> _WHAT THE EXERCISE ASKS_: Beneath this task are records; count how many lines include the string "document" and answer with that number alone.

Top of DATA PROVIDED

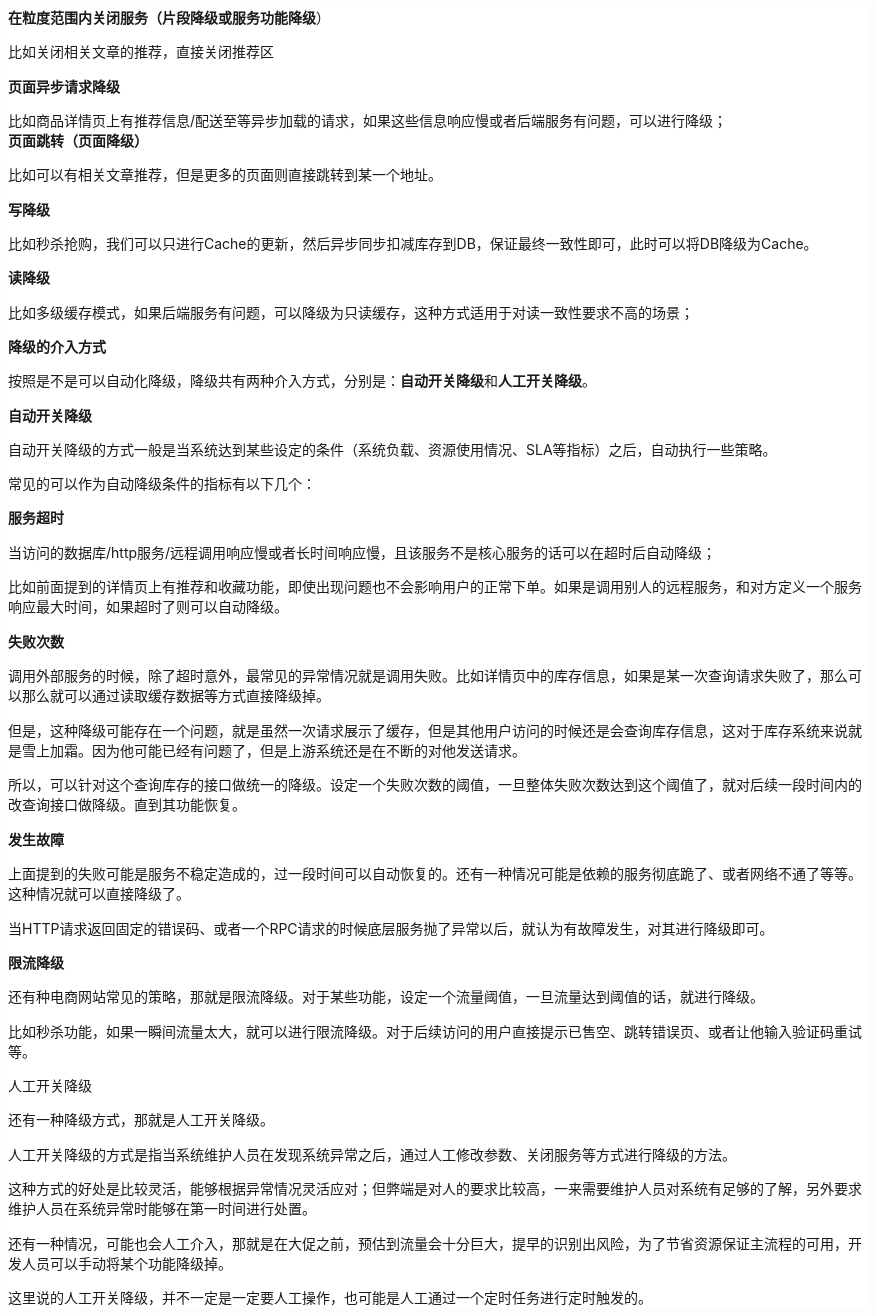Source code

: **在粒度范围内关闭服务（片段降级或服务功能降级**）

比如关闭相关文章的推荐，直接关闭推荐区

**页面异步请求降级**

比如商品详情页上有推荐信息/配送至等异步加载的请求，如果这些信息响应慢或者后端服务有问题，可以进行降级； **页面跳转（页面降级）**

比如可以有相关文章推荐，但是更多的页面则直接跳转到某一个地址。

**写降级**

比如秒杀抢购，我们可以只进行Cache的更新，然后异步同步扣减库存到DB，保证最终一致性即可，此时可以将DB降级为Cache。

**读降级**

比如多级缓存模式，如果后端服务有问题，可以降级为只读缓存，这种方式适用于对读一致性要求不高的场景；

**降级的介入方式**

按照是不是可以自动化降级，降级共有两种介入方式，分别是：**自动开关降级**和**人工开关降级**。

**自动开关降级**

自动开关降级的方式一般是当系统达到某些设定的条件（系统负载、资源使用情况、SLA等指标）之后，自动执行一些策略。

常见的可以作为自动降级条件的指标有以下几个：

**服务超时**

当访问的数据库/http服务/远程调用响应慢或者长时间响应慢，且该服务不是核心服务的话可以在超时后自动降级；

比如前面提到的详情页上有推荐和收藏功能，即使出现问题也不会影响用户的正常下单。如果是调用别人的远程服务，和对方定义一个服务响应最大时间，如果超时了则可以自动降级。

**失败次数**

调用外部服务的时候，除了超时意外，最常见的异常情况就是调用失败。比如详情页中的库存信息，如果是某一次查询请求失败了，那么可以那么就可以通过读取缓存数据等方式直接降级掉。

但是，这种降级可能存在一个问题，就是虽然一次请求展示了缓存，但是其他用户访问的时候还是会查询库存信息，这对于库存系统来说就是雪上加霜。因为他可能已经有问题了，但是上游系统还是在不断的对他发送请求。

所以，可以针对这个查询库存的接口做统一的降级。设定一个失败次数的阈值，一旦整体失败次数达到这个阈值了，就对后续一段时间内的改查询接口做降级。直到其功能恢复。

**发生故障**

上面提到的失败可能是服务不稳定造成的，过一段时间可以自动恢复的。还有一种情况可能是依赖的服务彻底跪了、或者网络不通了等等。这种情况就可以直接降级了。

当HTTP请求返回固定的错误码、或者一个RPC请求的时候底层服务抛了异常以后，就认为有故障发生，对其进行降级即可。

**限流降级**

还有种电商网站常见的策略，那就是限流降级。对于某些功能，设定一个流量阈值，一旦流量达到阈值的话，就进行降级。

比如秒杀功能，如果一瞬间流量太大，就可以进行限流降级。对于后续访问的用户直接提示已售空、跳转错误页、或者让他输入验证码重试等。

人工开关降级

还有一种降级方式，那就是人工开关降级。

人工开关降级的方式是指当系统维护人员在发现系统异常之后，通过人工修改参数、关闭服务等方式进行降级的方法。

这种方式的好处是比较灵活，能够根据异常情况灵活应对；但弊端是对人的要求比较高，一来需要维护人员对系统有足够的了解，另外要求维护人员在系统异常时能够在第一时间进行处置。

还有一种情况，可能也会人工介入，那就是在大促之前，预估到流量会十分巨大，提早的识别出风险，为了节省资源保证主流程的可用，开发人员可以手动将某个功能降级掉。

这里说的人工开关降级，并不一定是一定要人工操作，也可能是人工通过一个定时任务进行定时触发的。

Bottom of DATA PROVIDED
Top of DATA PROVIDED

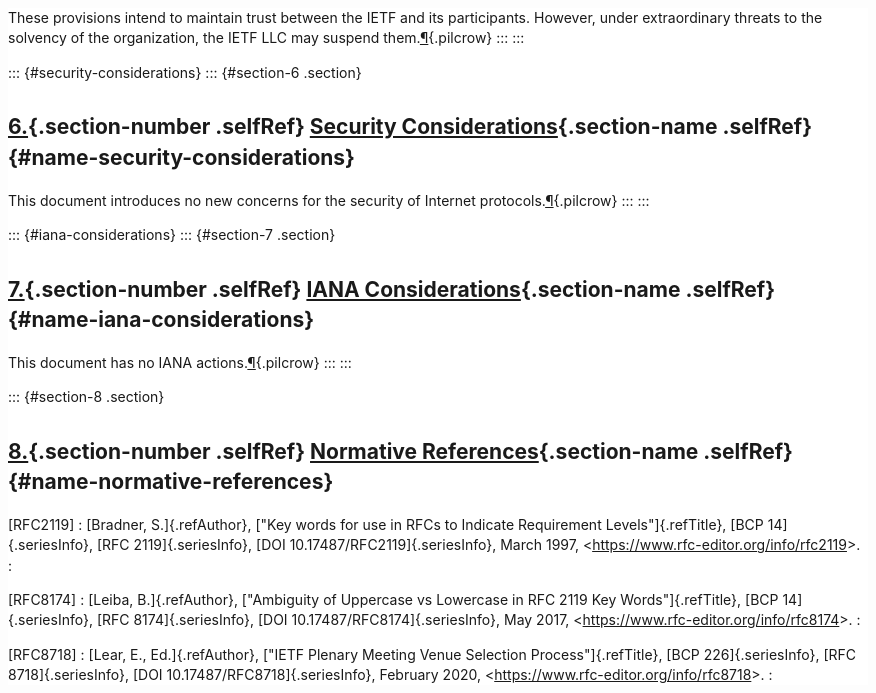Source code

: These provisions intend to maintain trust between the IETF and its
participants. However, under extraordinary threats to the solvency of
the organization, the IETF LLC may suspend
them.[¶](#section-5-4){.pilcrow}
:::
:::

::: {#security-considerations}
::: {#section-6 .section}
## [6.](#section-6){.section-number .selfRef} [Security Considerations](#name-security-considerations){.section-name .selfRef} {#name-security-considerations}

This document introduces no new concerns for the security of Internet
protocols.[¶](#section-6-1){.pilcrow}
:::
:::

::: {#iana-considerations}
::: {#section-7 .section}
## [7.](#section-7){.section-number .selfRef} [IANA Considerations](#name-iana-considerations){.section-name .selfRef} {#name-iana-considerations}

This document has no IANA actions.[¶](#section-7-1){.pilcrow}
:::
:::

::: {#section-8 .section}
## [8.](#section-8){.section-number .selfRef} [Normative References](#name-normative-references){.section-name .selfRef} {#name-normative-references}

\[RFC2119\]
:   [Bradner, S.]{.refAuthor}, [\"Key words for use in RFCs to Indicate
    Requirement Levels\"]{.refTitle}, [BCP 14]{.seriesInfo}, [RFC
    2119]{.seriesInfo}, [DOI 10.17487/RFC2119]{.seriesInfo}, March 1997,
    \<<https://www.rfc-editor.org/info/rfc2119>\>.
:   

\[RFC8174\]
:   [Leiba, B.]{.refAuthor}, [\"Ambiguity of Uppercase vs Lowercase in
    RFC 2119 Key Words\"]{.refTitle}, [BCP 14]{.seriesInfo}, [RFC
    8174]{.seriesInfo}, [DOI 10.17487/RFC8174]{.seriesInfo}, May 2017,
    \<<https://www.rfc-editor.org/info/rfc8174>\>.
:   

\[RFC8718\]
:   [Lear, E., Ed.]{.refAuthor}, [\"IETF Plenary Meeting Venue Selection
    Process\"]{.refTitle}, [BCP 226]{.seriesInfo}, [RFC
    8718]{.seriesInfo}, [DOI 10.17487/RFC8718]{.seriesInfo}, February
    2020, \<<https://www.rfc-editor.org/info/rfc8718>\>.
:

Bottom of DATA PROVIDED

> _EXERCISE ANSWER_: 2